I use a non-Firefox browser at my own peril... I was getting worried there for a second! Another holiday brings another delay in box office reporting, and all the stand-up comedians get yet another freebie: "Why do we celebrate work by taking the day off? Huh? What's that all about?" Because work sucks, you moron. Even the average stand-up comedian has taken a hit in their pay lately, I'm assuming. But never fear, because healing is on the march. The whole North-South divide is finally over. We are a united people because of a little independent movie called The Help. This time next year? Tate Taylor will be the name on everyone's lips. So young, so wise, so rugged, so handsome, such an Oscar winner. Copies of Pretty Ugly People will be that much harder to find. What will his next project be? What rift will he breach, what wound to heal? I suggest the East Coast/West Coast rap wars be addressed in HBO Miniseries style. No shame in helming that these days! Look at what's his name... what was that guy's name, just won for The King's Speech. James Cameron's twin brother... Mr. Hooper! That's it.
Anyway, critics are a little mixed about The Debt. They wouldn't be if Peter Morgan wrote the script. No, the powerhouse couple behind Kick Ass is responsible for the script. Now they're just getting greedy... rowr! Oh, she's so not single. Kick Ass 2: Balls to the Wall not going to happen? Blasphemy! Oh, I don't want to know any more. As for the instant case, well, I guess I would've paid better attention had I known that Jessica Chastain would be thrust upon an unsuspecting movie-going public like so much Amanda Seyfried. What is this, her third movie this year? How do some people get so busy? Also, everyone's, like, just jealous that Helen Mirren's trying to play someone in their 40s. She can do it all, baby! And she's done worse, lemme tell ya... I'm sorry, Maxim Magazine, I mean this. Or this! They like The Godfather too, after all.

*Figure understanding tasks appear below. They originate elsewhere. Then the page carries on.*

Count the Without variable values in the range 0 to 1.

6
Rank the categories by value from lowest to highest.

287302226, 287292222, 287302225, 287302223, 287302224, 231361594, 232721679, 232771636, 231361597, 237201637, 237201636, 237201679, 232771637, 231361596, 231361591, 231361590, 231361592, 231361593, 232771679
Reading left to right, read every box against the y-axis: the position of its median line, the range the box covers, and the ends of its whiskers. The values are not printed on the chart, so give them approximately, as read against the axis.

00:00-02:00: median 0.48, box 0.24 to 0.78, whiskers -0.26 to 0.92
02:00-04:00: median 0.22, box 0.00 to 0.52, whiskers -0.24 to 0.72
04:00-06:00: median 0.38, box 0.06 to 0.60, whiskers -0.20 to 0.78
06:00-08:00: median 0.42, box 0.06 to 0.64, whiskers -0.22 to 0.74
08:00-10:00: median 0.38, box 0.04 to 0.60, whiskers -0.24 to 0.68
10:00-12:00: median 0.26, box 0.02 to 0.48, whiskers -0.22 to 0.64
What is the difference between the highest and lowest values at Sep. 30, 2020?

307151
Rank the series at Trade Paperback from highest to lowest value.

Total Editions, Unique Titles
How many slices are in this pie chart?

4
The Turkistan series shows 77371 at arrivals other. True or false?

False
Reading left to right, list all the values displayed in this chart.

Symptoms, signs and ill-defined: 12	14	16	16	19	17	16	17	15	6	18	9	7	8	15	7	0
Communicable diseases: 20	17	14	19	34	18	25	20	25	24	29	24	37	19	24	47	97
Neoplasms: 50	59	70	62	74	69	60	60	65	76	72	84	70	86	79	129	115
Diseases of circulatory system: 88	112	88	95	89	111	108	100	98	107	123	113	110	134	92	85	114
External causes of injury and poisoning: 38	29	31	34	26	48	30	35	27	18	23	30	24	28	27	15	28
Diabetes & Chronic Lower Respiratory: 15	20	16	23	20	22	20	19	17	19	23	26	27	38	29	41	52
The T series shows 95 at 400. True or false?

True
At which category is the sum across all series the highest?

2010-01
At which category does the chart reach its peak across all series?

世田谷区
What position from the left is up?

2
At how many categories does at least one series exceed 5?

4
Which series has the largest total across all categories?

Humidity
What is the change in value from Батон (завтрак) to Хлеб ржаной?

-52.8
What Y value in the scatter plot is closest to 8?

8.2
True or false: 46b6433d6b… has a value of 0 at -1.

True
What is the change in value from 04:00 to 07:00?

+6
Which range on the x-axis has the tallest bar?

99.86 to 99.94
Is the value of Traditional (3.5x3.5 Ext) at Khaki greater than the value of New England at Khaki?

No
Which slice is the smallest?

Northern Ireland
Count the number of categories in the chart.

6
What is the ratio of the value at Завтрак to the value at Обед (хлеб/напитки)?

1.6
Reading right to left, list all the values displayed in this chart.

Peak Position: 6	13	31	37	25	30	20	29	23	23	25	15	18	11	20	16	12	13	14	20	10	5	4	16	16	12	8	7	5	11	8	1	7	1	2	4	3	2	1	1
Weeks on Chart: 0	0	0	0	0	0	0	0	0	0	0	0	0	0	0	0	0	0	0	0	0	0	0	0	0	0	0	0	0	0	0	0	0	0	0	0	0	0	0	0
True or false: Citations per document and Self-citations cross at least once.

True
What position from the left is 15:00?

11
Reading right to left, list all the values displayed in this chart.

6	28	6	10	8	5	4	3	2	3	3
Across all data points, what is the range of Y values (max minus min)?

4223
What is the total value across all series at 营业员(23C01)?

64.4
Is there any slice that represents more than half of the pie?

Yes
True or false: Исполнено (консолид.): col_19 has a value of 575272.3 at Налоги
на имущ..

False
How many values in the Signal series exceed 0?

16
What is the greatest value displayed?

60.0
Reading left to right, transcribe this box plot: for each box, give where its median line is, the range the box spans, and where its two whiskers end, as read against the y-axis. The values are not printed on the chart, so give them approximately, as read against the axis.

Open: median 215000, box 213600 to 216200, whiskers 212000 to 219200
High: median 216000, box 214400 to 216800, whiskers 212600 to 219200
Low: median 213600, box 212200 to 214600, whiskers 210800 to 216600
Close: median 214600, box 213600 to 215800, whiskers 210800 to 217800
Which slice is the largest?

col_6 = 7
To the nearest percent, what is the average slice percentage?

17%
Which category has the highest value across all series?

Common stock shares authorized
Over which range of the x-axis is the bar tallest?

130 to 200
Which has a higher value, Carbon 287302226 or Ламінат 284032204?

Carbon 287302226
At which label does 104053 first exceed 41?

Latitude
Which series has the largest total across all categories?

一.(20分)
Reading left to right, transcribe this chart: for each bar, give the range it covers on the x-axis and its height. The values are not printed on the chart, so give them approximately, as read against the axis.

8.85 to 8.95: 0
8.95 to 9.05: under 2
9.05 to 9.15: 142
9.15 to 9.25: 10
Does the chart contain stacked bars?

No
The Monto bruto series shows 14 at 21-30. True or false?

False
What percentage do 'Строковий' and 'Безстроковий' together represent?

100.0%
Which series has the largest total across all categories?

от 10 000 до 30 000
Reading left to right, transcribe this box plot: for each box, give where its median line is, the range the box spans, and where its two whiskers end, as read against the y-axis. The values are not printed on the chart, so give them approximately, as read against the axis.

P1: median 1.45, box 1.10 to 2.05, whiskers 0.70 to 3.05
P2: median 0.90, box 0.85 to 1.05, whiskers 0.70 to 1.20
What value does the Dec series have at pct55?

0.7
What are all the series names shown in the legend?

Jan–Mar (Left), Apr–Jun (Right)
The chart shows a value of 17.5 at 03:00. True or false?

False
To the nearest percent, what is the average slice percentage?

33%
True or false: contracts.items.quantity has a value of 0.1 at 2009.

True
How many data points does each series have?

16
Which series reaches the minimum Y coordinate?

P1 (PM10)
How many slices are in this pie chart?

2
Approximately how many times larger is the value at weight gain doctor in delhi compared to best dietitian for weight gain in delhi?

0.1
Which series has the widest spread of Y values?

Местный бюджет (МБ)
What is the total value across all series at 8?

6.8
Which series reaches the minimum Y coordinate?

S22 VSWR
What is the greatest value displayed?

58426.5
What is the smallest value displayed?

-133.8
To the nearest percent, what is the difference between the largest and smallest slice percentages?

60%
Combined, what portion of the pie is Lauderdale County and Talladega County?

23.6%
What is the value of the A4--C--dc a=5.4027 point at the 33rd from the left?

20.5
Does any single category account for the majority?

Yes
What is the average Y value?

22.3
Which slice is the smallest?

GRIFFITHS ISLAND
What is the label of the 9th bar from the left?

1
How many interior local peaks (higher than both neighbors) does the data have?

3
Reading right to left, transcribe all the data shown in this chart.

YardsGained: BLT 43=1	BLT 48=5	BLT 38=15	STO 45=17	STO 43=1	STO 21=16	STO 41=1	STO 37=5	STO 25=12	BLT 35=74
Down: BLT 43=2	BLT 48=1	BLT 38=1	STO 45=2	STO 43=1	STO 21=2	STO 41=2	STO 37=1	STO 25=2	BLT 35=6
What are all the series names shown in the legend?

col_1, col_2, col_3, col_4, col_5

The other debuts this week are... let me look. Some light, fluffy fare for the horror movie fans out there, probably nothing that will make it into the permanent collection. First, there's Apollo 18, a film that smacks faintly of a Christian production that managed to make it into the lamestream. God bless the motivated! There's also Shark Night 3D. Oh, Colbert's going to have a field day with this one... no, wait, he's afraid of bears. The plot? Sharks eat the cast of Jersey Shore, and the casts of several other reality shows. The American public, having long been trained to efficiently run through the five stages of grief, makes a surprising recovery.